Das achtspitzige Malteserkreuz ist seit 1948 zu einem einprägsamen Erkennungszeichen während der ganzen Pilgersaison in Lourdes geworden: Herren und Damen in charakteristischer Kleidung als Begleiter und Betreuer von Kranken und hilfsbedürftigen Pilgern, die sich in der Zeit der Wallfahrt ehrenamtlich in den Dienst der Kranken stellen. Es sind Angehörige des Malteserordens und der Maltesereinrichtungen, Priester, Ärzte, Pflegekräfte - alle vereint in dem festen Willen, Menschen nach Lourdes zu bringen, die ohne Hilfe dem Auftrag der "Schönen Dame" aus Lourdes nicht nachkommen könnten.

Seit nunmehr über 50 Jahren befolgt der Malteserorden diesen Auftrag. Alleine in Deutschland starten jährlich 16 Pilgerzüge bzw. Pilgerflüge unter dem Malteserkreuz nach Lourdes mit ca. 600 Kranken und Behinderten, die von fast ebenso vielen Helfern, Pflegern, Ärzten und Priestern betreut werden. Dies tun sie in ihrer Urlaubszeit. Es sind viele, die wegen der Kranken den Weg zur Grotte finden.

Die Helfer werden die Kranken in ihren Rollstühlen und charakteristischen blauen Ziehwägen, die zum gewohnten Straßenbild in Lourdes gehören, zum Gebet an die Grotte begleiten, zu den Gottesdiensten und Prozessionen und sie werden ihnen beim Eintauchen in das Wasser der Quelle beistehen und ihre Pflege und Betreuung übernehmen. Sie werden auch mit ihnen lachen, feiern, ihnen zuhören und die Erfahrungen und Erlebnisse dieser gemeinsamen Tage miteinander genießen.

Erzählt man von Lourdes, so kommt sehr schnell die Frage nach einem erlebten, d.h. erzählbaren Wunder auf.

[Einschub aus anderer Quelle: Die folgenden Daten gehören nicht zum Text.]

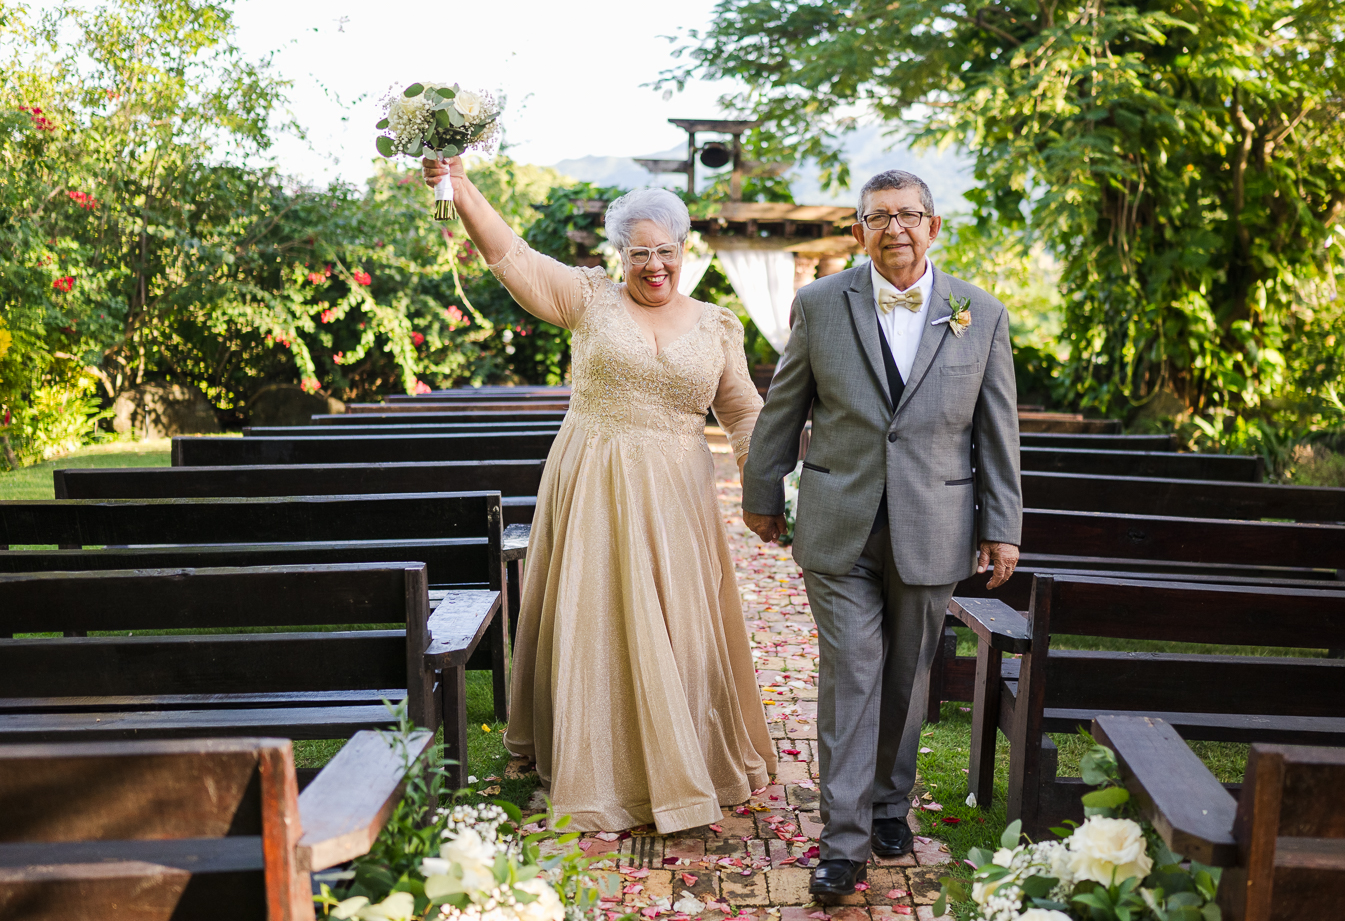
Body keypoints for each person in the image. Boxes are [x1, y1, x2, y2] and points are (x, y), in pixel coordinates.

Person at [421, 157, 774, 833]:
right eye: (639, 252)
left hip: (678, 498)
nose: (653, 266)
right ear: (619, 254)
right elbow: (509, 253)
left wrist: (766, 492)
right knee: (601, 617)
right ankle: (599, 766)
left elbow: (746, 414)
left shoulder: (717, 326)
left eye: (664, 252)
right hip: (596, 486)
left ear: (683, 250)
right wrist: (461, 189)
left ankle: (683, 759)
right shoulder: (586, 298)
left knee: (677, 626)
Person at [741, 169, 1022, 897]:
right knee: (854, 675)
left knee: (907, 675)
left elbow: (997, 434)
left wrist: (1002, 526)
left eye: (908, 215)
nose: (894, 228)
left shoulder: (979, 312)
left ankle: (891, 804)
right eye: (878, 217)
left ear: (933, 225)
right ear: (858, 230)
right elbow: (784, 405)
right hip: (839, 523)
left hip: (935, 524)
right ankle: (844, 842)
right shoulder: (821, 304)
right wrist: (761, 490)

Jeder, der einmal dem Ruf der Mutter Gottes von Lourdes gefolgt ist und im Geiste ihres Auftrages an dieser Pilgerfahrt teilgenommen hat, hat seine ganz persönliche Heilungsgeschichte erfahren, die nicht in der Wunderstatistik auftaucht.

Am Ende einer Pilgerreise kann man in den Augen aller Mitfahrenden, nicht nur der Kranken, neue Lebensfreude, Zuversicht, Vertrauen und unendliche Dankbarkeit aufleuchten sehen.

Viele Briefen berichten davon, dass dieses intime Erfahren, dass diese persönlichen Wunder weit in alle Lebensbereiche wirken, wie die Kreise in einem Wasser, in das ein Stein geworfen wurde.
Das ist das eigentliche Wunder von Lourdes.